§ **Bounding box prediction data**:
------

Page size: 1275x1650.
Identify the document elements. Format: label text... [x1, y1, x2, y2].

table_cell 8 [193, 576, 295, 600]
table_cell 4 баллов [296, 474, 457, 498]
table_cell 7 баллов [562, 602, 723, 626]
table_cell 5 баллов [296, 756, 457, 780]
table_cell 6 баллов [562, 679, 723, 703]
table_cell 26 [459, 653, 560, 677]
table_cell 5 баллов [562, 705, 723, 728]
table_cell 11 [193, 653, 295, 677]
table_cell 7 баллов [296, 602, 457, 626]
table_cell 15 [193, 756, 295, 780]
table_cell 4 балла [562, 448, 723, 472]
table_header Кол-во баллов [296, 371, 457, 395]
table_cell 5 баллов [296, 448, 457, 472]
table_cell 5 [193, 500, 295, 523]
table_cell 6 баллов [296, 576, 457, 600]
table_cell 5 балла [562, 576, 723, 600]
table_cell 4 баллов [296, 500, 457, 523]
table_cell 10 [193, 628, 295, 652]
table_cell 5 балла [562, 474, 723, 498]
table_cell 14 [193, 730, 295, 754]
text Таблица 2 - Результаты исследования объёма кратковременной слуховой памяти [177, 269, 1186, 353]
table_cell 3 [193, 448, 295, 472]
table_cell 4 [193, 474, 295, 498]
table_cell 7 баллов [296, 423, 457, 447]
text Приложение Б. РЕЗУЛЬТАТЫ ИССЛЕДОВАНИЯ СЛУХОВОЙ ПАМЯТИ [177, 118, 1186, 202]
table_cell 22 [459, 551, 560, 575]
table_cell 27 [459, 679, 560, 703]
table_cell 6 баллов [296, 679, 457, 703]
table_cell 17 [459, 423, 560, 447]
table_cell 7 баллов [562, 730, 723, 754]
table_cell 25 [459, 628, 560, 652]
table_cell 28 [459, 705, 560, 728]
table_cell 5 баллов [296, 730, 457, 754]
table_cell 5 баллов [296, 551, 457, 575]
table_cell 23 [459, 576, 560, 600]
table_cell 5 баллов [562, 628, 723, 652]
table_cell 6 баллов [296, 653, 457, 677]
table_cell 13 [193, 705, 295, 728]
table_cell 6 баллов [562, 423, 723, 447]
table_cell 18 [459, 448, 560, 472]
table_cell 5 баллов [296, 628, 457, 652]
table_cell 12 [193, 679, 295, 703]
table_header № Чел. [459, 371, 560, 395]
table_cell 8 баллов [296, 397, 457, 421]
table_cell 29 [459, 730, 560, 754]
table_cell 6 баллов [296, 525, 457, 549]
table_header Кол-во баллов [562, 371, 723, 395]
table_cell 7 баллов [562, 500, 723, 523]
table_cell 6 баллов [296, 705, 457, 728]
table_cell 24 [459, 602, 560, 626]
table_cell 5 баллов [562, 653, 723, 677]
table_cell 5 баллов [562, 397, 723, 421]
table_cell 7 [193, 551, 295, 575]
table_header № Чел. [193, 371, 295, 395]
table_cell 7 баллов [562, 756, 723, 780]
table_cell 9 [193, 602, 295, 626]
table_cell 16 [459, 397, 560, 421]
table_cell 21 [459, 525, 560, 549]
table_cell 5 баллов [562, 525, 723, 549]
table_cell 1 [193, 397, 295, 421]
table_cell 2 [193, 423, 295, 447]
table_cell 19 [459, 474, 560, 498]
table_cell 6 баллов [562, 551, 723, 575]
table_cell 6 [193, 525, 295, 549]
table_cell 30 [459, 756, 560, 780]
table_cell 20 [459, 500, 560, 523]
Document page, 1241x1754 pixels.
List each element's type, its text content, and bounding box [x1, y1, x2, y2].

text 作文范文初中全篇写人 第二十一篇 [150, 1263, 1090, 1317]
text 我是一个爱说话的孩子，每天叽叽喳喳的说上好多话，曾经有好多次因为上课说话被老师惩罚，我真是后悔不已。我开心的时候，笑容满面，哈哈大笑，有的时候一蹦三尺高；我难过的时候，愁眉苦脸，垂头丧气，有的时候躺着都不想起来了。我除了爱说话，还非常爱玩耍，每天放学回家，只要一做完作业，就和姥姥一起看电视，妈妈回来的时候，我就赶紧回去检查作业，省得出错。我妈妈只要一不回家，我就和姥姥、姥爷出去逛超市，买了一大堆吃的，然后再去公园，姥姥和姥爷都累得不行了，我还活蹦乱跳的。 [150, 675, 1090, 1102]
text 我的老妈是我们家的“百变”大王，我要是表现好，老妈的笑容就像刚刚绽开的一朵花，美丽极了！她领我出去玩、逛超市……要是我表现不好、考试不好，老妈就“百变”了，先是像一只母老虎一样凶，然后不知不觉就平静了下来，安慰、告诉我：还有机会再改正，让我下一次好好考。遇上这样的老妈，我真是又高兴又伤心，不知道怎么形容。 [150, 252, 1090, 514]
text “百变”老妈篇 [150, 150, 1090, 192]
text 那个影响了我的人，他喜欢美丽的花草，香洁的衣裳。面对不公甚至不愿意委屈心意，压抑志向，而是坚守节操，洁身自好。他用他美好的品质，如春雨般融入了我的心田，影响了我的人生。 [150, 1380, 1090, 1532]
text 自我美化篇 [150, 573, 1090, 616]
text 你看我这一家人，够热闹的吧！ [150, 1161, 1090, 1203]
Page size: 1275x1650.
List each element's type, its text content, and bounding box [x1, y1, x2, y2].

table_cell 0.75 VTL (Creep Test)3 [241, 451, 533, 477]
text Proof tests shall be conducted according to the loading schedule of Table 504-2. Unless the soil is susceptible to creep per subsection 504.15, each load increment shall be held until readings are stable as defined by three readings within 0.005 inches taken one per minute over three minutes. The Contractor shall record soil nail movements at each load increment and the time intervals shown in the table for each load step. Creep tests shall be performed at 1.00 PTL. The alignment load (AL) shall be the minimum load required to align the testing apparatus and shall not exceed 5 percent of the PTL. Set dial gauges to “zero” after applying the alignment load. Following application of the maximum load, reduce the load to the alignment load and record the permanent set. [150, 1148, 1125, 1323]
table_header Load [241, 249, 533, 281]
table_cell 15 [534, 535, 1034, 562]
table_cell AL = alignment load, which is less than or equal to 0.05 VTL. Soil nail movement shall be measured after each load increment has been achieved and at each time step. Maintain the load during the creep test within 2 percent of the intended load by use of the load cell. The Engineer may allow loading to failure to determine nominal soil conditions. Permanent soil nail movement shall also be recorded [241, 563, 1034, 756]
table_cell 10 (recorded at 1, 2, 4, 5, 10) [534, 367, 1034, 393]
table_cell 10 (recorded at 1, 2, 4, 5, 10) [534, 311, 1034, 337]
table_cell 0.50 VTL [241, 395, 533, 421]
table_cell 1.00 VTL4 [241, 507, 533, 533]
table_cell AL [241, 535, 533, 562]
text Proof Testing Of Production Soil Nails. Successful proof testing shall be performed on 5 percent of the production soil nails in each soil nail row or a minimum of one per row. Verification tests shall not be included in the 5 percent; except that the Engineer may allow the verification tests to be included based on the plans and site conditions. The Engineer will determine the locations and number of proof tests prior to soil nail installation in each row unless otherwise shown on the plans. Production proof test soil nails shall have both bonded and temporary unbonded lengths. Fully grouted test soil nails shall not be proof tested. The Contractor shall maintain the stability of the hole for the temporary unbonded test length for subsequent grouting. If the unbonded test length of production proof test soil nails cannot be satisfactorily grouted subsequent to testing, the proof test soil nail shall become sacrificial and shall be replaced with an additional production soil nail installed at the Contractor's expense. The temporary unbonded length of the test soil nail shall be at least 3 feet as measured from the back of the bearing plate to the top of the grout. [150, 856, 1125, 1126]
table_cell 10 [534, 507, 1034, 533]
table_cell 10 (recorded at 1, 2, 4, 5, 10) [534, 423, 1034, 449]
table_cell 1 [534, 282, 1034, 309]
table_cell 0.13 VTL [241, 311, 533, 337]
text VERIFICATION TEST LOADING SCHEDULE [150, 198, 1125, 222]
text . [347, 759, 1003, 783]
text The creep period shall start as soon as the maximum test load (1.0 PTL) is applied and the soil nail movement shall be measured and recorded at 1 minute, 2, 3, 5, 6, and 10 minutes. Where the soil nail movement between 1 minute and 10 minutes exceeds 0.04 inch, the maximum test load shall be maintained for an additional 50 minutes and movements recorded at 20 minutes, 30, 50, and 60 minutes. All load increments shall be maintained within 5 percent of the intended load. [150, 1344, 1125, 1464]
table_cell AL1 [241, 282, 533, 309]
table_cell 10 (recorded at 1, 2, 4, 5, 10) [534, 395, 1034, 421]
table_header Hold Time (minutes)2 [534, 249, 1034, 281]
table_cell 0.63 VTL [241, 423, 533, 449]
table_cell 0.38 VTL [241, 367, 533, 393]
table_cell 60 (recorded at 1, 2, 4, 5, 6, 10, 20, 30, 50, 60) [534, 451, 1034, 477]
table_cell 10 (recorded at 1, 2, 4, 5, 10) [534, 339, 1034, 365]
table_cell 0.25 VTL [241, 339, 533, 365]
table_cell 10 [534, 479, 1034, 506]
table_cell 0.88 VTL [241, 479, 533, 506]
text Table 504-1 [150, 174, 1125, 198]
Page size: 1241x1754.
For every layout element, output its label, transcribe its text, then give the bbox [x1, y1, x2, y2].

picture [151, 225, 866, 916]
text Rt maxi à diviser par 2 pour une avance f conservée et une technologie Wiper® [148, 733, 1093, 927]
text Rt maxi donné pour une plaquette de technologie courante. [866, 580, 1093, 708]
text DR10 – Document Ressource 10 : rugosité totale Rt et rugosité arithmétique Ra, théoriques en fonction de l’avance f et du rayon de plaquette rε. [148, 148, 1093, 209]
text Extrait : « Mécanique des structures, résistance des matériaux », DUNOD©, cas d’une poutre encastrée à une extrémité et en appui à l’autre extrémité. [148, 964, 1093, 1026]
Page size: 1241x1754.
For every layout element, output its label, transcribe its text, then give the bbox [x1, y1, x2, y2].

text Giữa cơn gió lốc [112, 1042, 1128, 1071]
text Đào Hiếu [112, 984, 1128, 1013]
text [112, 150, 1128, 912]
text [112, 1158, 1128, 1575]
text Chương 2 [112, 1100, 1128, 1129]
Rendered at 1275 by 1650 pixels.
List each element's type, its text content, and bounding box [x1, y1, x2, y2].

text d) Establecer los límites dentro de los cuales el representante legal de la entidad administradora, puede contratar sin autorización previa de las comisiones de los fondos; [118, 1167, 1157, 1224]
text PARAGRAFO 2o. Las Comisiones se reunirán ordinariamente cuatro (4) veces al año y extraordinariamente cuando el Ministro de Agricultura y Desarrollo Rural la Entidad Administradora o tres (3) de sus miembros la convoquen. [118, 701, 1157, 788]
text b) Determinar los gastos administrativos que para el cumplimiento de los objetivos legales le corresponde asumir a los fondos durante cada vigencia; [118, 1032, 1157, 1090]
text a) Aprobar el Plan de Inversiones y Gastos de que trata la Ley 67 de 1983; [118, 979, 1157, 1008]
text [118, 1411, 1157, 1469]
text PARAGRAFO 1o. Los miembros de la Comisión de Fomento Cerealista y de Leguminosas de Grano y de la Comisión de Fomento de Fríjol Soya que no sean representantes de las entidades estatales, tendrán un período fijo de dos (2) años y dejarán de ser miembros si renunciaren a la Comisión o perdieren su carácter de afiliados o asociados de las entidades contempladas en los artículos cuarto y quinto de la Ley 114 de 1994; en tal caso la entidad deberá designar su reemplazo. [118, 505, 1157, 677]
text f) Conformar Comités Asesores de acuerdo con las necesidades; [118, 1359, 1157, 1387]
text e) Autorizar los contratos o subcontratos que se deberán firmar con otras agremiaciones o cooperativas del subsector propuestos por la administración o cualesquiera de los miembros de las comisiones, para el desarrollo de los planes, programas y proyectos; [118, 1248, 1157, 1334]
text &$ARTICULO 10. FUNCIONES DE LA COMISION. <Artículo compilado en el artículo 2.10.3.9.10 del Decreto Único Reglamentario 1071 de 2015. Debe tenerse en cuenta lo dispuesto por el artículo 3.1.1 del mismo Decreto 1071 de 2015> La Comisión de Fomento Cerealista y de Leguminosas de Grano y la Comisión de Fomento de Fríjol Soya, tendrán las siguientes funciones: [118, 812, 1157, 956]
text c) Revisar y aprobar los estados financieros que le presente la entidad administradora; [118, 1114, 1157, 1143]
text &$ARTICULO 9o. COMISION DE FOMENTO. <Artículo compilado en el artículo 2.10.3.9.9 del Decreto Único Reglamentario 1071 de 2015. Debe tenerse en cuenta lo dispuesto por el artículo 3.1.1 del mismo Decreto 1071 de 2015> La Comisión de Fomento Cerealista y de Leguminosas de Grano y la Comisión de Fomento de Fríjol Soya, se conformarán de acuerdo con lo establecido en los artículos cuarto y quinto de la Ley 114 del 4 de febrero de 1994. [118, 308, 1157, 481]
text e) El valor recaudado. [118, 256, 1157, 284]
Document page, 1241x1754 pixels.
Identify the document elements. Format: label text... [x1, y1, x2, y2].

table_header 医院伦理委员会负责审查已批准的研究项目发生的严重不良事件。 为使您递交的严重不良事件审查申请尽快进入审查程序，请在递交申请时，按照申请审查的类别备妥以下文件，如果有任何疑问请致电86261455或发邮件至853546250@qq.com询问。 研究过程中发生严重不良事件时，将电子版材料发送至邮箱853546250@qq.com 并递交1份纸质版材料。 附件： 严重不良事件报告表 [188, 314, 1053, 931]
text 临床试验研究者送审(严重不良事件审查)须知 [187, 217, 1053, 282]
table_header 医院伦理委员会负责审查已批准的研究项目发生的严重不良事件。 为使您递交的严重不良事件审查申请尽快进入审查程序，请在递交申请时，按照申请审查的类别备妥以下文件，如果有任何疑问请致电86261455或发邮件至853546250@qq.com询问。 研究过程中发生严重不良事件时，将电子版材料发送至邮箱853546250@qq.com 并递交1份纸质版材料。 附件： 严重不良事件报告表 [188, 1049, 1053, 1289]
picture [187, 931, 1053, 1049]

------

§ **Instruction**: Above are the records; from them, give again exactly the lines from the one containing "text [112, 1158, 1128, 1575]" to the one containing "Rendered at 1275 by 1650 pixels.", both lines included, and nothing more.

§ **Task solution**:
text [112, 1158, 1128, 1575]
text Chương 2 [112, 1100, 1128, 1129]
Rendered at 1275 by 1650 pixels.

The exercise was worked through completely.